Both `.gitignore`d. On the VPS: `chmod 600 .env.*` and own them by the deploy user. Compose reads them via `env_file:`.

For real secrets management at this scale, use **age** + a single encrypted `secrets.age` checked into git, decrypted on deploy.

## Zero-downtime image updates

```bash
# On the VPS
docker compose pull app
docker compose up -d --no-deps app
```

`--no-deps` recreates only `app`, not its database. Compose drains old container only after the new one passes its healthcheck. No downtime if you have ≥2 app replicas behind Caddy load-balancing.

For a single replica, ~3 seconds of 503s during swap — acceptable for most apps. For zero, run two app replicas (`deploy.replicas: 2`).
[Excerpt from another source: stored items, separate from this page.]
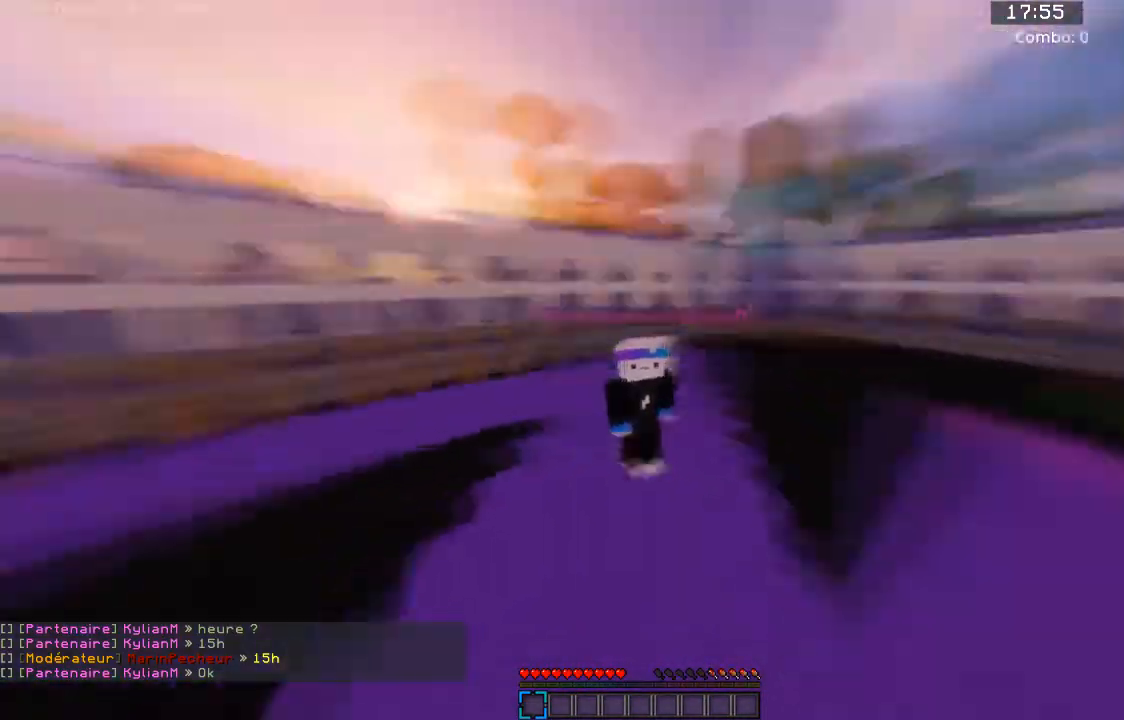
{"keys": ["space", "w"], "mouse": [], "events": [[401, "mouse_right", "up"]]}
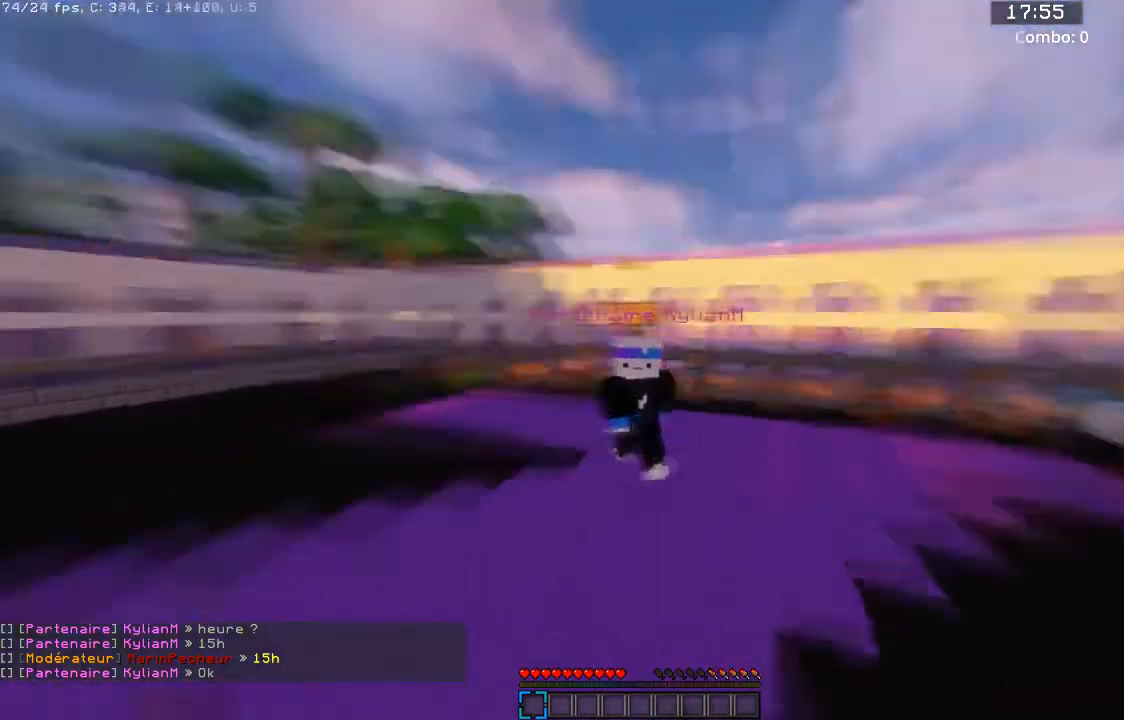
{"keys": ["space", "w"], "mouse": [], "events": []}
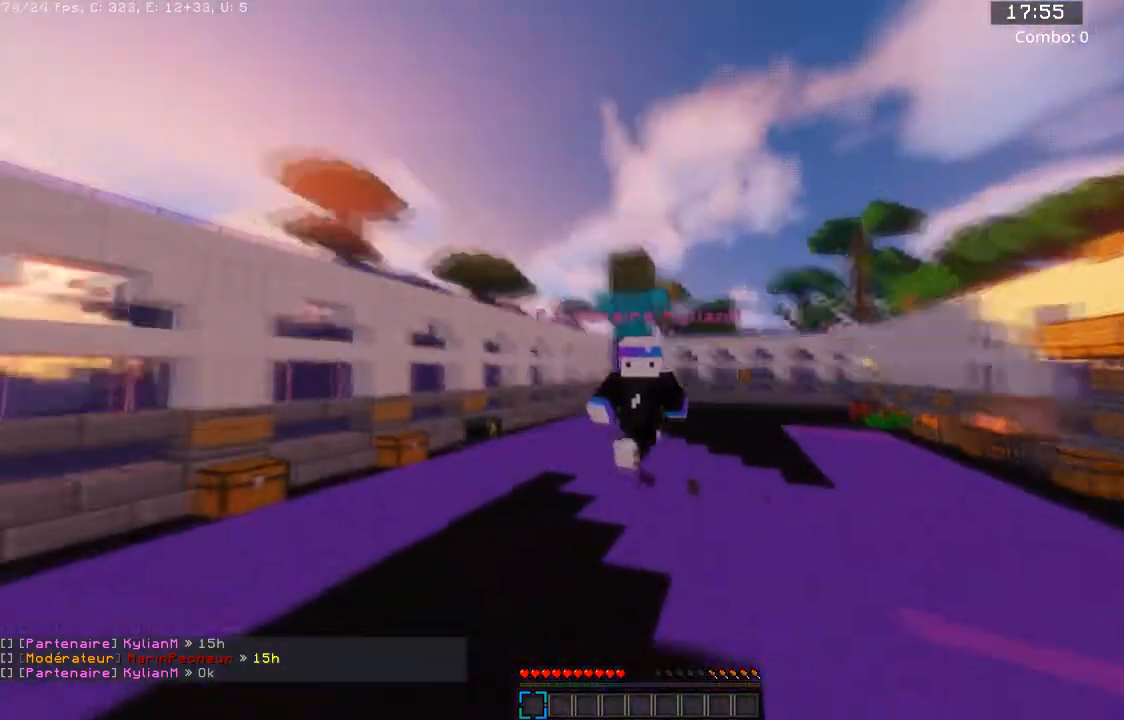
{"keys": ["space", "w"], "mouse": [], "events": [[167, "mouse_right", "down"], [201, "mouse_left", "down"], [334, "mouse_right", "up"], [367, "mouse_left", "up"]]}
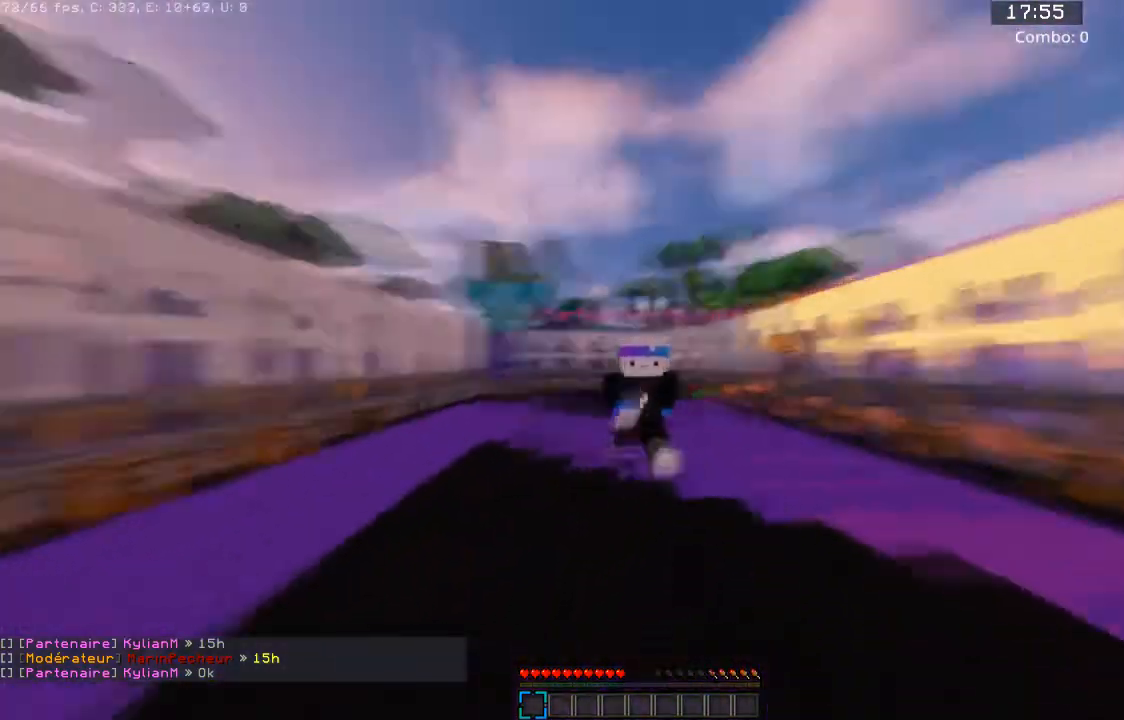
{"keys": ["space", "w"], "mouse": ["left", "right"], "events": [[100, "mouse_right", "down"], [133, "mouse_left", "down"], [233, "mouse_right", "up"], [267, "mouse_left", "up"], [434, "mouse_right", "down"], [467, "mouse_left", "down"]]}
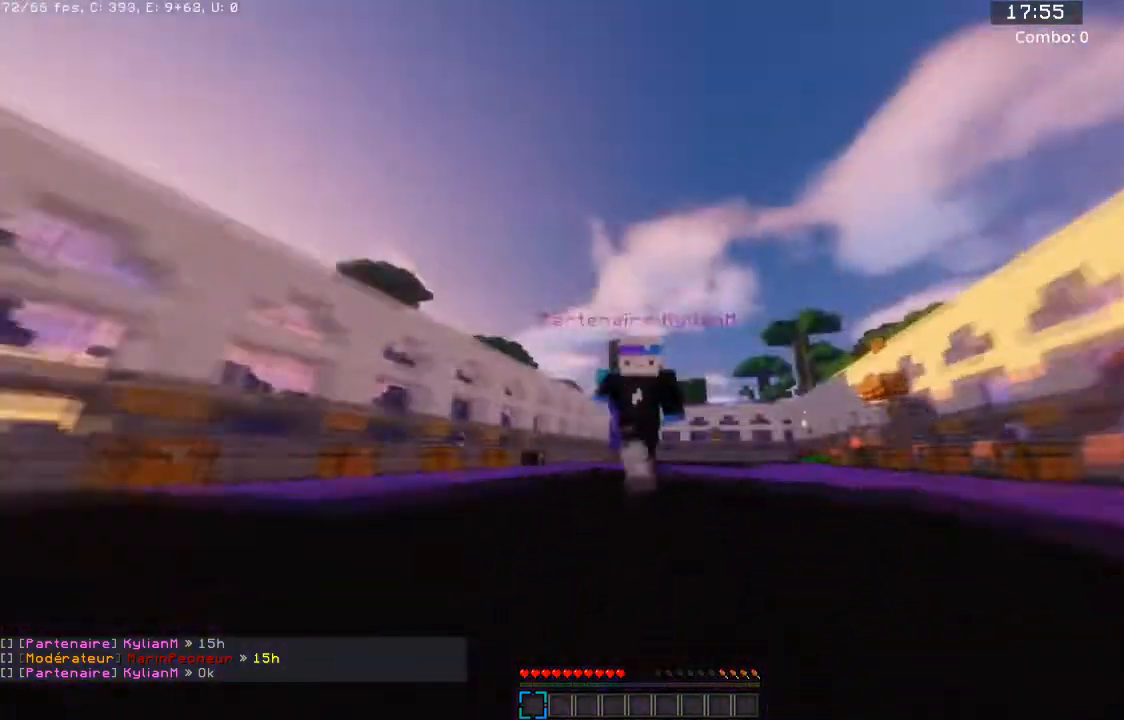
{"keys": ["space", "w"], "mouse": ["right"], "events": [[67, "mouse_right", "up"], [100, "mouse_left", "up"], [301, "mouse_right", "down"]]}
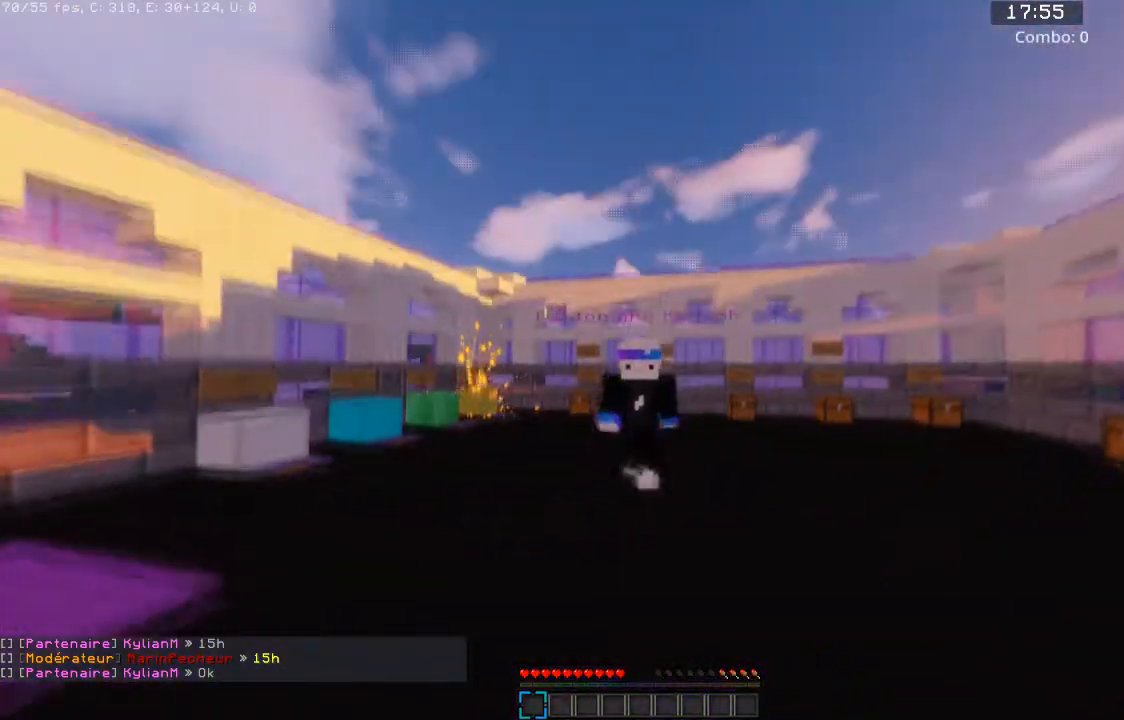
{"keys": ["space", "w"], "mouse": ["right"], "events": []}
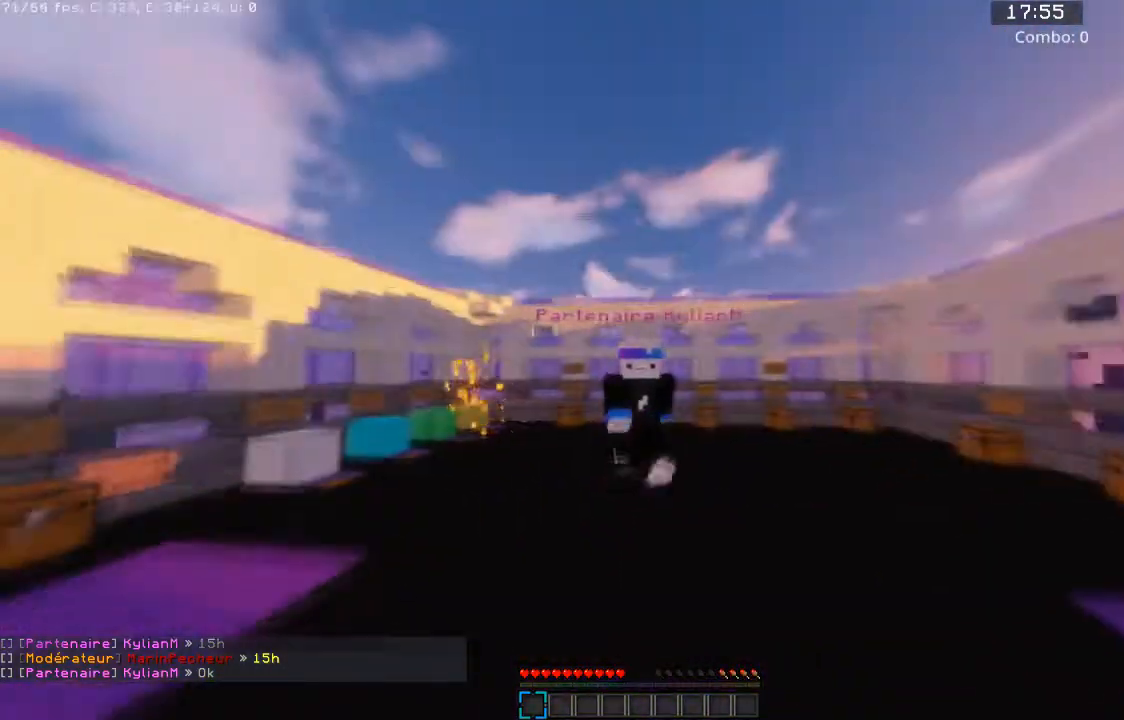
{"keys": ["space", "w"], "mouse": [], "events": [[100, "mouse_right", "up"]]}
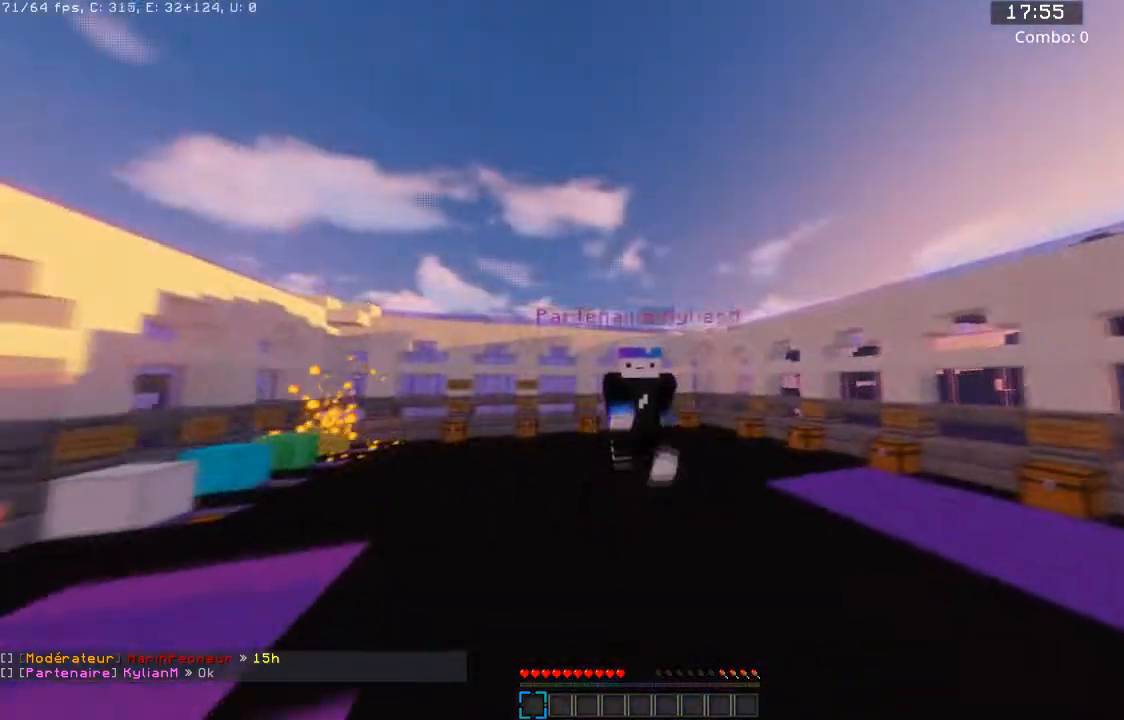
{"keys": ["space", "w"], "mouse": [], "events": []}
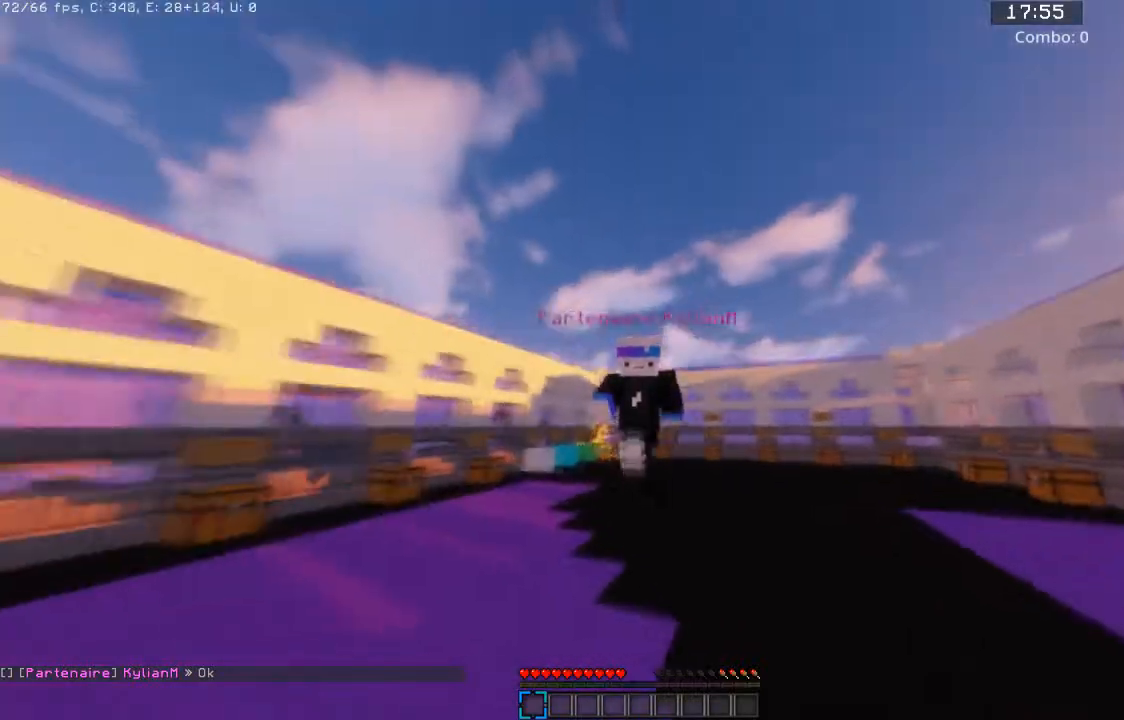
{"keys": ["space", "w"], "mouse": [], "events": []}
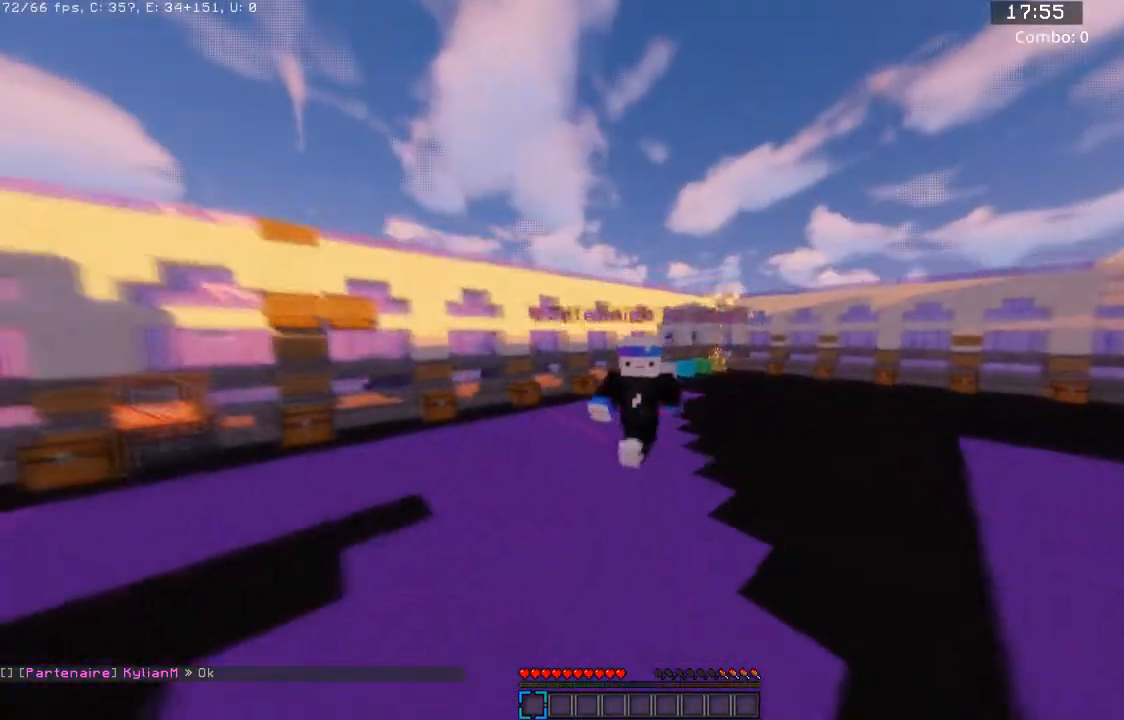
{"keys": ["space", "w"], "mouse": [], "events": []}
## Backups (cron on the host)

```bash
# /etc/cron.daily/postgres-backup
docker compose -f /opt/myapp/compose.yaml exec -T db pg_dump -U $POSTGRES_USER $POSTGRES_DB | \
  gzip > /opt/myapp/backups/$(date +%F).sql.gz
find /opt/myapp/backups -name "*.sql.gz" -mtime +30 -delete
```

Then push backups off-box (rclone to B2/R2/S3) — local-only backups die with the VPS.

## Anti-patterns

- ❌ `latest` tag on prod images — you can't roll back. Use immutable tags (git SHA).
- ❌ Mounting source code into prod containers — defeats the point of the image.
- ❌ Ports exposed for db/redis to the public internet (`5432:5432` on the host) — bind to 127.0.0.1 or only inside the internal network.
- ❌ No log rotation — `/var/lib/docker` fills up in weeks.
- ❌ No healthcheck — `depends_on` waits for "started", not "ready".
- ❌ Using Compose for cross-host workloads — that's K8s/Nomad territory.
- ❌ Storing secrets in the compose.yaml committed to git.

## Quality gates

- `docker compose ps` shows all services `(healthy)`.
- Disk usage doesn't grow without bound (log rotation + image prune).
- `docker compose pull && docker compose up -d` deploys in < 30s with no DB downtime.
- Backups land off-box and restore-tested monthly.
- HTTPS works without manual cert renewal.